This documentation page is also available as an interactive notebook. You can launch the notebook in
Kaggle or Colab, or download it for use with an IDE or local Jupyter installation, by clicking one of the
above links.
Pixeltable provides seamless integration with Hugging Face datasets and
models. This tutorial covers:
- Importing datasets directly into Pixeltable tables
- Working with dataset splits (train/test/validation)
- Streaming large datasets with
IterableDataset
- Type mappings from Hugging Face to Pixeltable
- Using Hugging Face models for embeddings
Setup
%pip install -qU pixeltable datasets torch transformers sentence-transformers
Import a Hugging Face Dataset
Use pxt.create_table() with the source= parameter to import a
Hugging Face dataset directly. Pixeltable automatically maps Hugging
Face feature types to Pixeltable column types.
import pixeltable as pxt
import datasets
pxt.drop_dir('hf_demo', force=True)
pxt.create_dir('hf_demo')
# Load a dataset with images
padoru = (
datasets.load_dataset("not-lain/padoru", split='train')
.select_columns(['Image', 'ImageSize', 'Name', 'ImageSource'])
)
# Import into Pixeltable
images = pxt.create_table('hf_demo.images', source=padoru)
Connected to Pixeltable database at: postgresql+psycopg://postgres:@/pixeltable?host=/Users/pjlb/.pixeltable/pgdata
Created directory ‘hf_demo’.
Created table ‘images’.
Inserting rows into `images`: 100 rows [00:00, 310.24 rows/s]
Inserting rows into `images`: 100 rows [00:00, 353.22 rows/s]
Inserting rows into `images`: 100 rows [00:00, 368.40 rows/s]
Inserting rows into `images`: 82 rows [00:00, 567.89 rows/s]
Inserted 382 rows with 0 errors.
Working with Dataset Splits
When importing a DatasetDict (which contains multiple splits like
train/test), use extra_args={'column_name_for_split': 'split'} to
preserve split information in a column.
# Load a dataset with multiple splits
imdb = datasets.load_dataset('stanfordnlp/imdb')

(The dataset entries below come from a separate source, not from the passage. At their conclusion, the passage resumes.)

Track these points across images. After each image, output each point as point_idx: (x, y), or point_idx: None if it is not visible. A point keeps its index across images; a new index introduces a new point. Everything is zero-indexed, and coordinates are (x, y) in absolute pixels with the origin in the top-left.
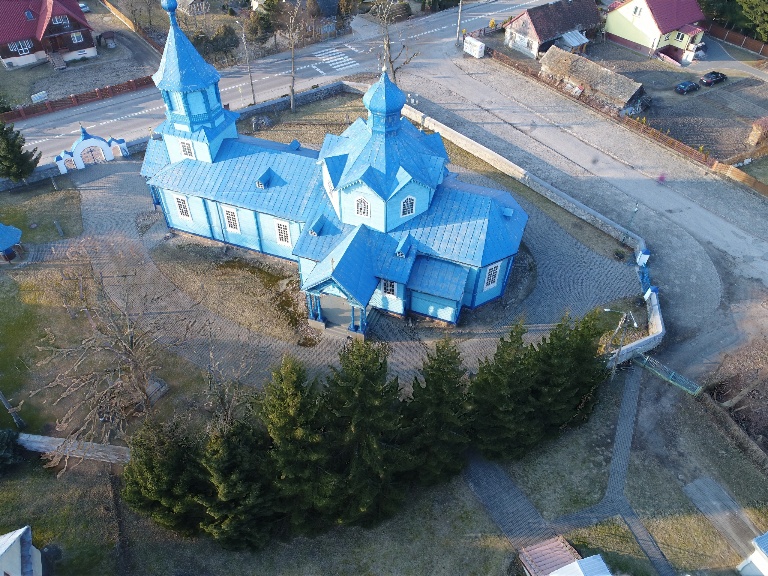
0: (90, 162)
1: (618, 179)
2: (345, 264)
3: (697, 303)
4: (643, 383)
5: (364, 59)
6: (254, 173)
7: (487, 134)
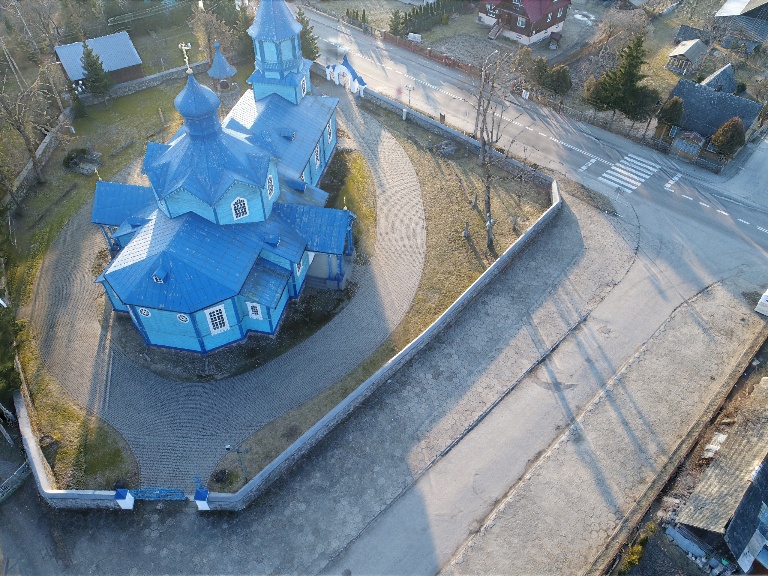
0: (342, 84)
1: (428, 501)
2: (116, 189)
3: (117, 573)
4: (1, 480)
5: (648, 194)
6: None
7: (501, 329)
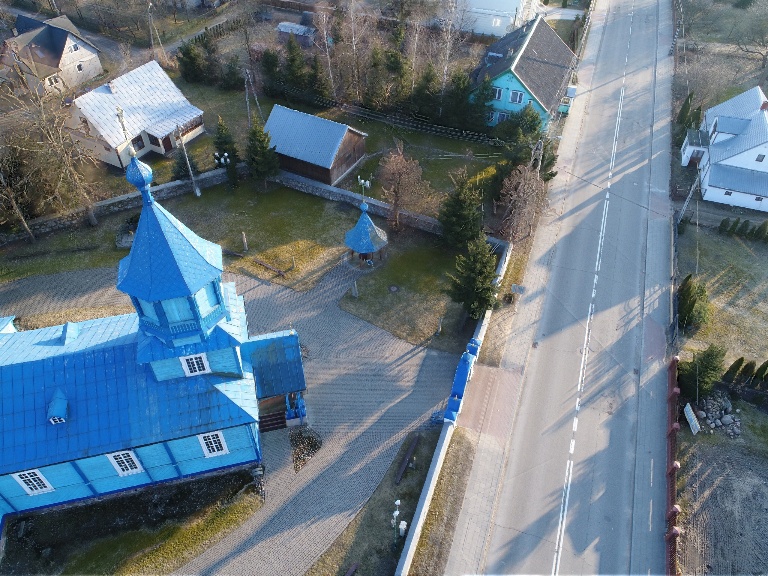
0: None
1: None
2: None
3: None
4: None
5: None
6: (88, 337)
7: None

# Import all splits, storing split info in 'split' column
reviews = pxt.create_table(
'hf_demo.reviews',
source=imdb,
extra_args={'column_name_for_split': 'split'}
)
# Query by split
reviews.where(reviews.split == 'train').limit(3).select(reviews.text, reviews.label, reviews.split).collect()
# Count rows per split
reviews.group_by(reviews.split).select(reviews.split, count=pxt.functions.count(reviews.text)).collect()
Using schema_overrides for Embeddings
When importing datasets with pre-computed embeddings (common in RAG),
use schema_overrides to specify the exact array shape:
# Wikipedia with pre-computed embeddings - specify array shape
wiki_ds = (
datasets.load_dataset('Cohere/wikipedia-2023-11-embed-multilingual-v3', 'simple', split='train', streaming=True)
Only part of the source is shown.